One pathway, many responses
A single sound sets off electrical activity all the way up the ascending auditory pathway — and we can record it from the scalp at every level, separated by whenit arrives. Within the first 10 milliseconds we see the auditory brainstem response (ABR) from the eighth nerve and brainstem nuclei. Between roughly 10 and 50 ms the middle latency response appears, with contributions from the thalamus and primary cortex.
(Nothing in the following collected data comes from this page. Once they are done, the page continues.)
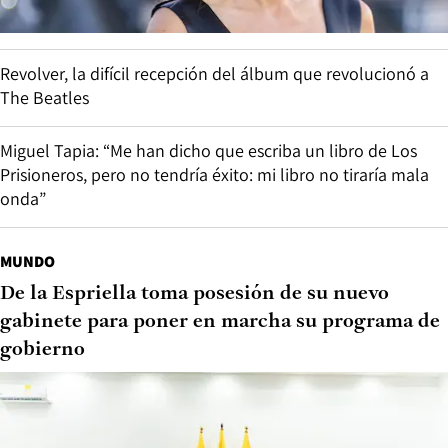
Revolver, la difícil recepción del álbum que revolucionó a
The Beatles
Miguel Tapia: “Me han dicho que escriba un libro de Los
Prisioneros, pero no tendría éxito: mi libro no tiraría mala
onda”
MUNDO
De la Espriella toma posesión de su nuevo
gabinete para poner en marcha su programa de
gobierno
From about 50 ms onward comes the slow, late cortical auditory evoked potential— the P1–N1–P2 complex [3].
Each response interrogates a different stretch of the same pathway. The ABR asks whether the nerve and brainstem can fire in tight synchrony; the cortical response asks a higher-level question — whether sound has been detected and processed at the cortex. That difference is the whole clinical value of the late response.
Where the late response is generated
The obligatory cortical response is not generated at a single point. Its largest component, N1, has several overlapping generators in and around the supratemporal plane of the auditory cortex, together with contributions that give it its characteristic vertex-maximum scalp distribution [4]. P1 and P2 reflect activity in primary and secondary auditory cortical areas and their thalamocortical input. Because the sources sit in auditory cortex, the response is largest at the top of the head — the reason the recording electrode goes at the vertex.
The decisive clinical fact follows directly from this anatomy: a present cortical response means the signal travelled the entire pathway and engaged the cortex. The slow vertex response to sound was described in the earliest days of human electroencephalography[1], and its dependence on stimulus level — the property that makes it useful for audiometry — was quantified soon after [2].
Obligatory versus cognitive responses
The cortical responses split into two families. The obligatory (or exogenous) responses — P1, N1 and P2 — depend on the physical stimulus and appear whether or not the listener attends to the sound. This is exactly what makes them usable in the clinic: a child or a medicolegal claimant cannot suppress them at will, and they can be recorded passively while the patient sits quietly [5].
The cognitive (endogenous) responses — the P300 and the mismatch negativity— depend on attention, memory and the detection of an oddball among standard sounds. They index processing rather than audibility, are far more variable, and are largely research tools. Throughout this atlas, “the cortical response” means the obligatory P1–N1–P2 complex unless stated otherwise.
A cortex that must be awake
One more consequence of generating the response in the cortex: it depends on arousal. The ABR is generated low in the pathway and survives sleep and sedation, which is why infants are often tested asleep. The late cortical response is the opposite — N1 in particular shrinks and degrades in drowsiness and sleep[5]. Cortical audiometry therefore requires an awake, relaxed but alert patient, a constraint that shapes the whole recording technique.